Cartella priva di motivazione su recupero credito d’imposta è nulla (Cass. civ. Sez. V n. 5284 del 28.02.2025)
Principi di diritto (Massima)
In tema di controllo automatizzato della dichiarazione, la cartella di pagamento che per la prima volta rende edotta la contribuente di una pretesa fondata sul disconoscimento di crediti d’imposta deve essere motivata, non essendo sufficiente il mero rispetto del modello ministeriale. Il recupero del credito d’imposta può avvenire con l’iscrizione diretta a ruolo, ai sensi dell’art. 36-bis del d.P.R. n. 600/1973, quando il controllo abbia carattere cartolare e non implichi valutazioni, senza necessità di un previo avviso di recupero. Resta fermo che la cartella, quale primo atto impositivo per quella pretesa, deve recare le ragioni di fatto e di diritto del disconoscimento, secondo i principi affermati dalle Sezioni Unite n. 22281 del 2022. L’omessa pronuncia su un’eccezione non sussiste quando la decisione adottata comporti una statuizione implicita di rigetto.
Il Fatto
La società contribuente riceveva la notifica di una cartella di pagamento emessa a seguito di controllo automatizzato del modello 770 e del Modello Unico per l’anno d’imposta 2009. Le somme richieste si fondavano su due ruoli: il primo relativo a ritenute effettuate a titolo di sostituzione d’imposta; il secondo concernente il recupero di crediti d’imposta per incremento occupazionale.
La cartella e i ruoli venivano impugnati. La CTP di Roma accoglieva parzialmente il ricorso quanto al recupero dei crediti, per la mancanza di un previo avviso di accertamento. La CTR del Lazio, in riforma, accoglieva l’appello dell’Ufficio e respingeva quello incidentale. La società ricorreva per cassazione con nove motivi.

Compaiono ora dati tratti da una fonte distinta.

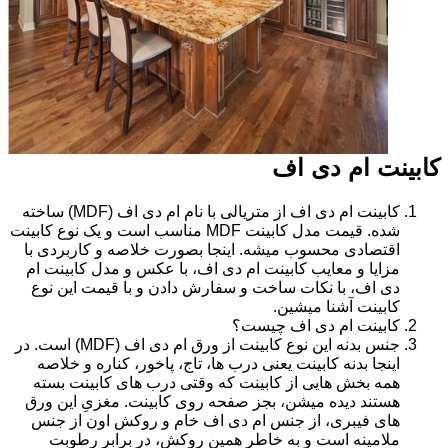
کابینت ام دی اف
کابینت ام دی اف از متریالی با نام ام دی اف (MDF) ساخته
شده. قیمت مدل کابینت MDF مناسب است و یک نوع کابینت
اقتصادی محسوب میشه. اینجا بصورت خلاصه و کاربردی با
مزایا و معایب کابینت ام دی اف، با عکس و مدل کابینت ام
دی اف، با نکات ساخت و سفارش دادن و با قیمت این نوع
کابینت آشنا میشین.
کابینت ام دی اف چیست؟
جنس بدنه این نوع کابینت از ورق ام دی اف (MDF) است. در
اینجا بدنه کابینت یعنی درب ها، تاج، پاخور، کناره و خلاصه
همه بخش هایی از کابینت که وقتی درب های کابینت بسته
هستند دیده میشن، بجز صفحه روی کابینت. مغزیِ این ورق
های فیبری، از جنس ام دی اف خام و روکش اون از جنس
ملامینه است و به خاطر همین روکش، در برابر رطوبت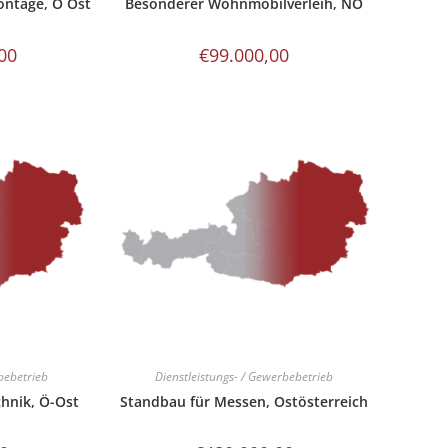
ontage, Ö Ost
Besonderer Wohnmobilverleih, NÖ
00
€
99.000,00
bebetrieb
Dienstleistungs- / Gewerbebetrieb
chnik, Ö-Ost
Standbau für Messen, Ostösterreich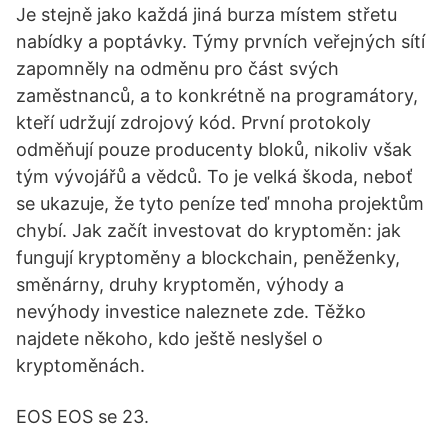
Je stejně jako každá jiná burza místem střetu
nabídky a poptávky. Týmy prvních veřejných sítí
zapomněly na odměnu pro část svých
zaměstnanců, a to konkrétně na programátory,
kteří udržují zdrojový kód. První protokoly
odměňují pouze producenty bloků, nikoliv však
tým vývojářů a vědců. To je velká škoda, neboť
se ukazuje, že tyto peníze teď mnoha projektům
chybí. Jak začít investovat do kryptoměn: jak
fungují kryptoměny a blockchain, peněženky,
směnárny, druhy kryptoměn, výhody a
nevýhody investice naleznete zde. Těžko
najdete někoho, kdo ještě neslyšel o
kryptoměnách.
EOS EOS se 23.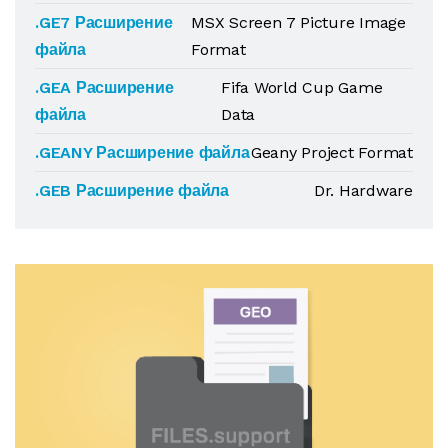
.GE7 Расширение
MSX Screen 7 Picture Image
файла
Format
.GEA Расширение
Fifa World Cup Game
файла
Data
.GEANY Расширение файла
Geany Project Format
.GEB Расширение файла
Dr. Hardware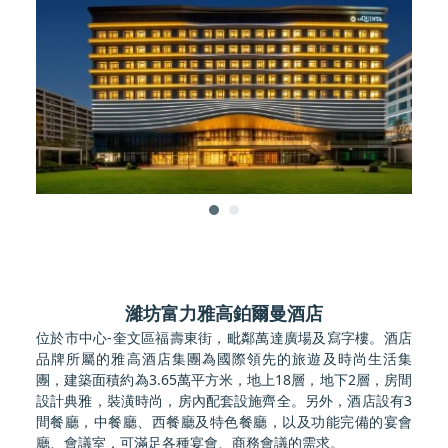
濰坊富力雅高鉑爾曼酒店
位於市中心-奎文區福壽東街，毗鄰萬達廣場及寫字樓。酒店
品牌所屬的雅高酒店集團為國際領先的旅遊及時尚生活集
團，建築面積約為3.65萬平方米，地上18層，地下2層，房間
設計典雅，裝潢時尚，房內配套設施齊全。另外，酒店設有3
間餐廳，中餐廳、西餐廳及特色餐廳，以及功能完備的宴會
廳、會議室，可滿足各種宴會、商務會議的需求。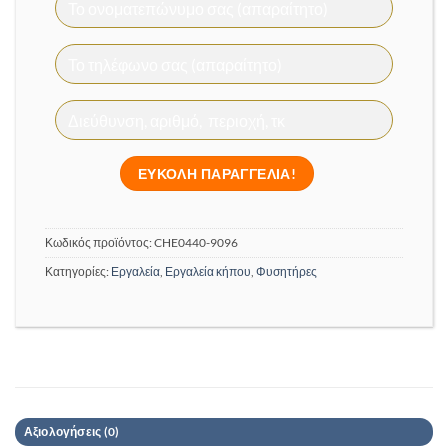
Κωδικός προϊόντος:
CHE0440-9096
Κατηγορίες:
Εργαλεία
,
Εργαλεία κήπου
,
Φυσητήρες
Αξιολογήσεις (0)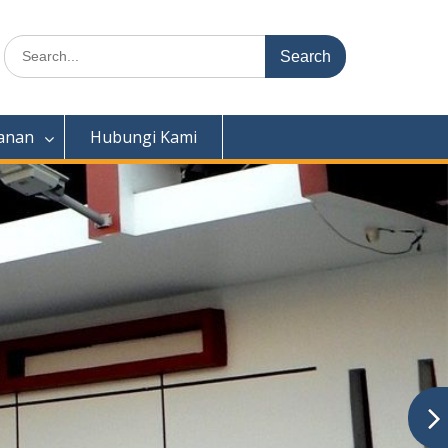
Search
for:
anan
Hubungi Kami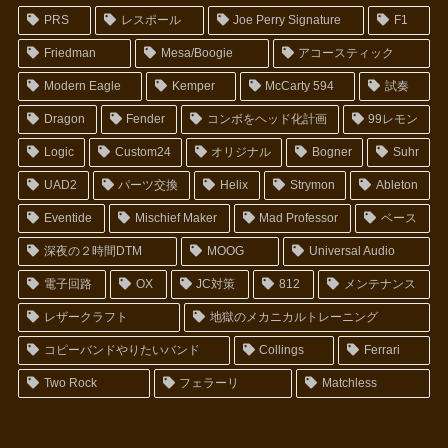
PRS
レスポール
Joe Perry Signature
F1
Friedman
Mesa/Boogie
アコースティック
Modern Eagle
Kemper
McCarty 594
試奏
Dragon
Fender
コンボをヘッド化計画
99レモン
Logic
Custom24
オリジナル
Bogner
Suhr
UAD2
パーツ交換
Helix
Strymon
Ableton
Eventide
Mischief Maker
Mad Professor
ベース
深夜の２時間DTM
MOOG
Universal Audio
電子回路
OX
JC対策
812
メンテナンス
レザークラフト
地獄のメカニカルトレーニング
コピーバンドやりたいバンド
Collings
Ferrari
Two Rock
フェラーリ
Matchless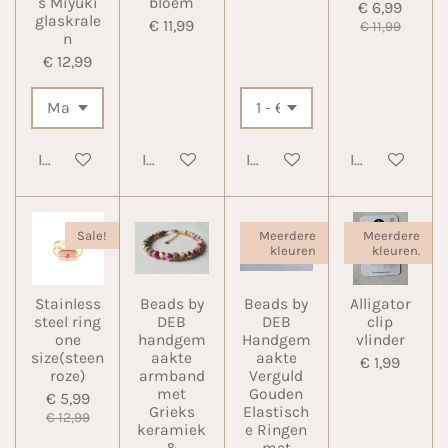
s Miyuki
bloem
€ 6,99
glaskrale
€ 11,99
€ 11,99
n
€ 12,99
In winkelwagen
In winkelwagen
In winkelwagen
In winkelwa
Sale!
Meerdere
Meerdere
kleuren
kleuren.
Stainless
Beads by
Beads by
Alligator
steel ring
DEB
DEB
clip
one
handgem
Handgem
vlinder
size(steen
aakte
aakte
€ 1,99
roze)
armband
Verguld
met
Gouden
€ 5,99
Grieks
Elastisch
€ 12,99
keramiek
e Ringen
&
met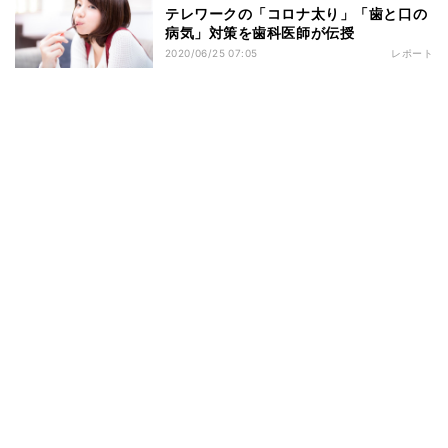
テレワークの「コロナ太り」「歯と口の
病気」対策を歯科医師が伝授
2020/06/25 07:05
レポート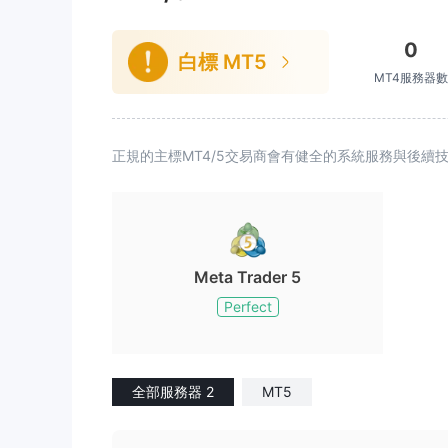
0
白標 MT5
MT4服務器數
正規的主標MT4/5交易商會有健全的系統服務與後
Meta Trader 5
Perfect
全部服務器 2
MT5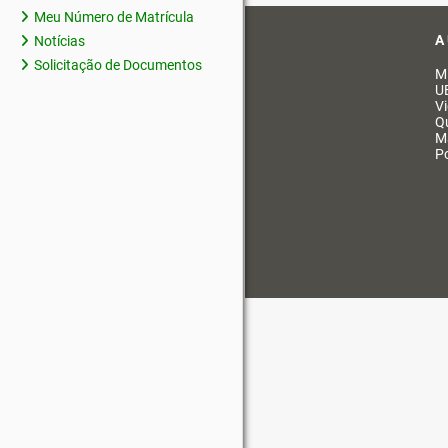
Meu Número de Matrícula
A
Notícias
Solicitação de Documentos
M
U
V
Q
M
Po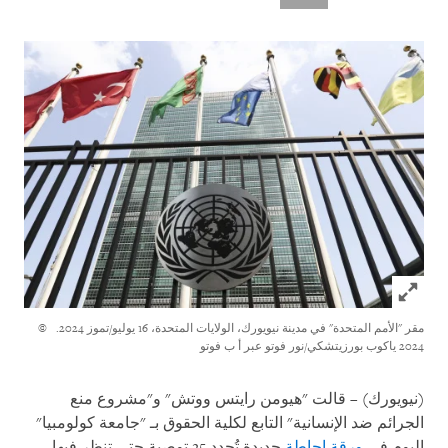
Click to expand Image
مقر "الأمم المتحدة" في مدينة نيويورك، الولايات المتحدة، 16 يوليو/تموز 2024.
©
2024 ياكوب بورزيتشكي/نور فوتو عبر أ ب فوتو
(نيويورك) – قالت "هيومن رايتس ووتش" و"مشروع منع
الجرائم ضد الإنسانية" التابع لكلية الحقوق بـ "جامعة كولومبيا"
اليوم في
ورقة إحاطة
جديدة تُحدد 25 توصية حتى تنظر فيها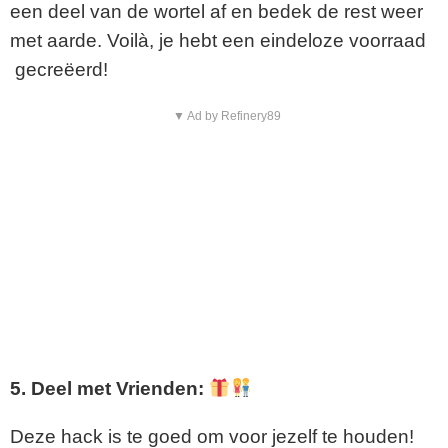
een deel van de wortel af en bedek de rest weer
met aarde. Voilà, je hebt een eindeloze voorraad
gecreëerd!
▼ Ad by Refinery89
5. Deel met Vrienden:
Deze hack is te goed om voor jezelf te houden!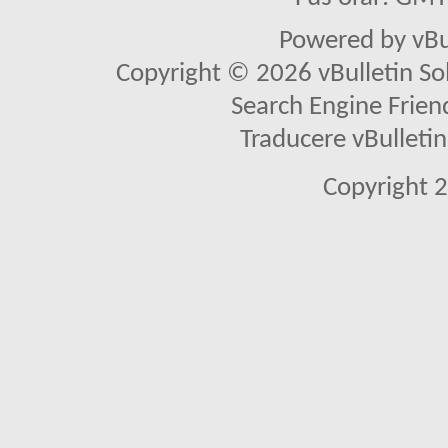
Powered by vBu
Copyright © 2026 vBulletin Solu
Search Engine Frien
Traducere vBullet
Copyright 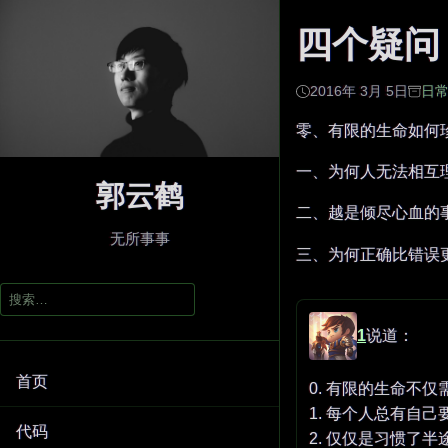
四个疑问
2016年 3月 5日
日
零、有限的生命如何
一、为何人无法相互
郭云鹤
二、越是倾尽心血的
无所事事
三、为何正确比错误
搜
索：
1
说道：
首页
0. 有限的生命不
1. 每个人总有自己
代码
2. 仅仅是习惯了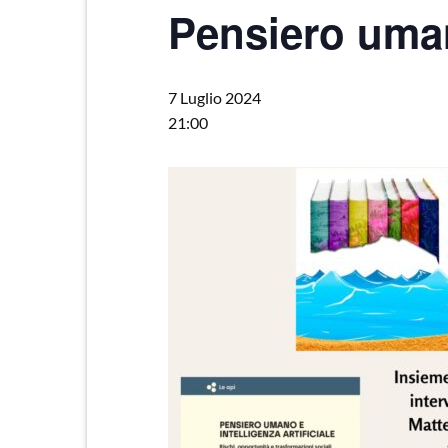
Pensiero umano
7 Luglio 2024
21:00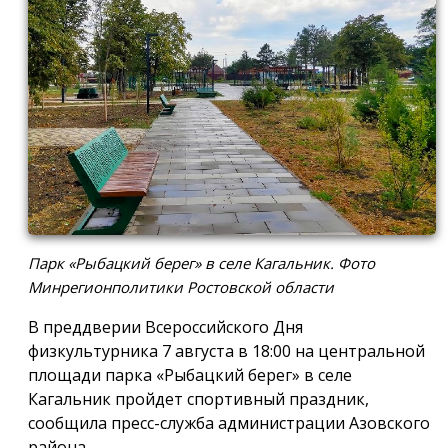
Парк «Рыбацкий берег» в селе Кагальник. Фото
Минрегионполитики Ростовской области
В преддверии Всероссийского Дня
физкультурника 7 августа в 18:00 на центральной
площади парка «Рыбацкий берег» в селе
Кагальник пройдет спортивный праздник,
сообщила пресс-служба администрации Азовского
района.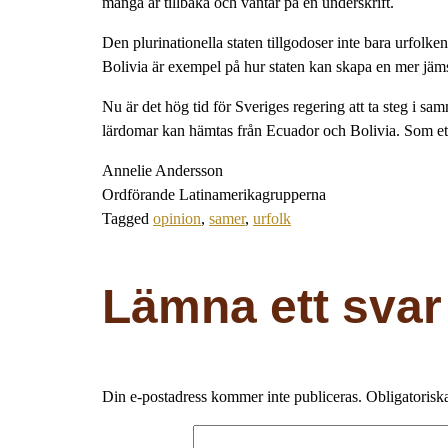
många år tillbaka och väntar på en underskrift.
Den plurinationella staten tillgodoser inte bara urfolk
Bolivia är exempel på hur staten kan skapa en mer jäms
Nu är det hög tid för Sveriges regering att ta steg i s
lärdomar kan hämtas från Ecuador och Bolivia. Som ett 
Annelie Andersson
Ordförande Latinamerikagrupperna
Tagged
opinion
,
samer
,
urfolk
Lämna ett svar
Din e-postadress kommer inte publiceras.
Obligatoriska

La Motivazione della Corte
La Corte esamina anzitutto il quinto motivo, con cui si denunciava l’omessa pronuncia sull’eccezione relativa alla necessità di un previo avviso di rettifica. Il motivo è infondato: la decisione della CTR, soffermatasi solo sulla tardività della dichiarazione integrativa, presuppone logicamente il rigetto implicito dell’eccezione. Per costante giurisprudenza, non ricorre il vizio di omessa pronuncia quando la statuizione adottata implichi rigetto sul punto (Cass. sez. 5, ord. n. 7662 del 2020; Cass. sez. 2, ord. n. 20718 del 2018).
Il sesto motivo, formulato in subordine, è ugualmente infondato. Anche il disconoscimento di un credito d’imposta può essere contestato con il controllo automatizzato ex art. 36-bis, comma 2, lett. e), del d.P.R. n. 600/1973, quando le omissioni dichiarative siano agevolmente rilevabili ex actis. L’attività dell’Ufficio, correlata alla contestazione di detrazioni e crediti, non implica valutazioni, sicché è legittima l’iscrizione a ruolo senza previo avviso di recupero (Cass. ord. n. 39331 del 2021; Cass. ord. n. 29582 del 2018; Cass. ord. n. 29152 del 2023).
Il settimo motivo è invece fondato. La Corte rileva che le somme richieste erano basate su duplice iscrizione a ruolo e che la seconda riguardava il disconoscimento del credito d’imposta per l’anno 2008, benché il controllo cartolare sul Modello Unico 2010 concernesse l’anno 2009. Poiché la cartella costituiva il primo atto con cui la contribuente apprendeva la pretesa, la sua motivazione doveva soddisfare i requisiti delle Sezioni Unite n. 22281 del 2022. Non basta la conformità al d.m. n. 321/1999: la cartella non recava traccia alcuna delle ragioni di fatto e di diritto del disconoscimento e del recupero del credito per incremento occupazionale riferito all’anno 2008.
Gli ottavi e noni motivi sono infondati per ragioni analoghe a quelle sul quinto: la mancata notifica dell’avviso bonario non vizia la cartella, poiché il contraddittorio endoprocedimentale è imposto dall’art. 6, comma 5, della l. n. 212/2000 solo in presenza di incertezze su aspetti rilevanti della dichiarazione, non necessariamente ravvisabili nei controlli documentali ex art. 36-bis (Cass. ord. n. 33334 del 2019; Cass. ord. n. 18405 del 2021). Restano assorbiti i restanti motivi. Il ricorso è accolto nei termini di cui in motivazione e la causa decisa nel merito, con annullamento del solo ruolo relativo al credito d’imposta.